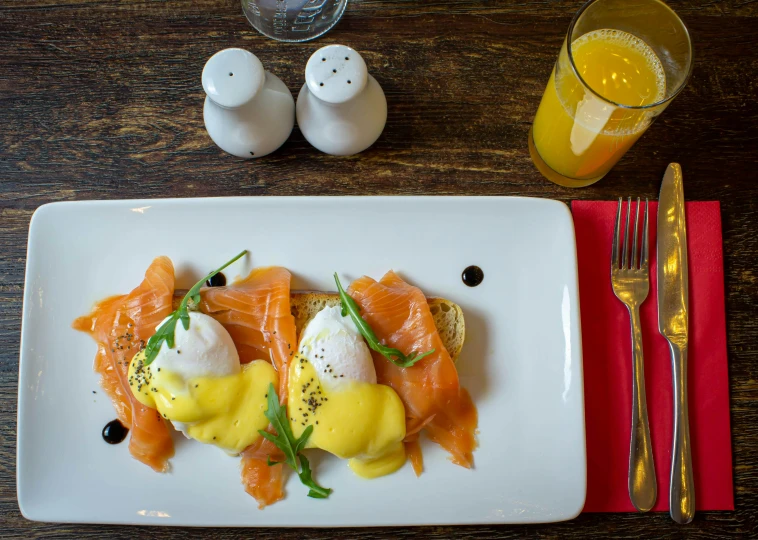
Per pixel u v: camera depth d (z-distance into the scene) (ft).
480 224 1.88
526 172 1.94
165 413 1.73
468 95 1.96
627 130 1.67
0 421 1.91
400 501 1.82
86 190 1.95
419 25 1.97
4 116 1.97
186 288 1.89
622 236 1.89
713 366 1.87
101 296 1.90
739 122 1.94
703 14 1.96
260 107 1.77
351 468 1.82
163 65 1.97
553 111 1.75
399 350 1.78
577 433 1.82
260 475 1.82
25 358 1.87
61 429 1.87
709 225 1.90
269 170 1.94
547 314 1.86
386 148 1.95
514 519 1.81
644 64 1.76
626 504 1.84
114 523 1.83
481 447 1.84
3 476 1.90
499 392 1.86
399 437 1.75
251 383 1.76
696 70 1.95
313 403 1.72
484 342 1.87
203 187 1.95
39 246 1.89
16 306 1.94
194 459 1.85
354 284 1.82
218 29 1.97
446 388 1.76
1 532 1.88
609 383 1.87
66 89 1.97
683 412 1.83
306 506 1.82
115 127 1.97
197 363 1.73
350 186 1.94
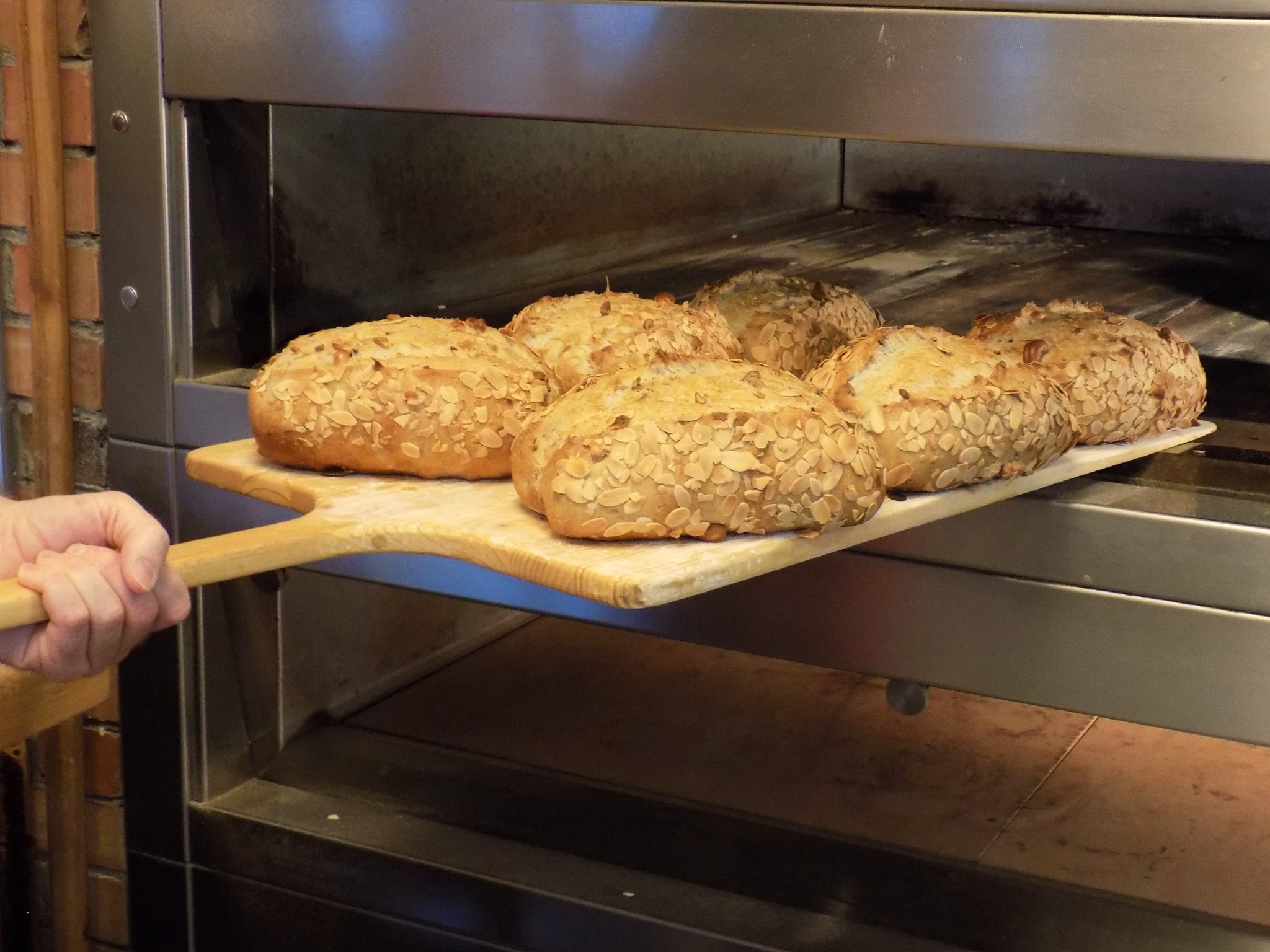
***
■ EXERCISE OBJECTIVE:
Once the line containing "399 350 1.78" is found in the records above, it and every line after it up to the last must be repeated exactly, without pictures.

■ ANSWER:
399 350 1.78
577 433 1.82
260 475 1.82
25 358 1.87
61 429 1.87
709 225 1.90
269 170 1.94
547 314 1.86
386 148 1.95
514 519 1.81
644 64 1.76
626 504 1.84
114 523 1.83
481 447 1.84
3 476 1.90
499 392 1.86
399 437 1.75
251 383 1.76
696 70 1.95
313 403 1.72
484 342 1.87
203 187 1.95
39 246 1.89
16 306 1.94
194 459 1.85
354 284 1.82
218 29 1.97
446 388 1.76
1 532 1.88
609 383 1.87
66 89 1.97
683 412 1.83
306 506 1.82
115 127 1.97
197 363 1.73
350 186 1.94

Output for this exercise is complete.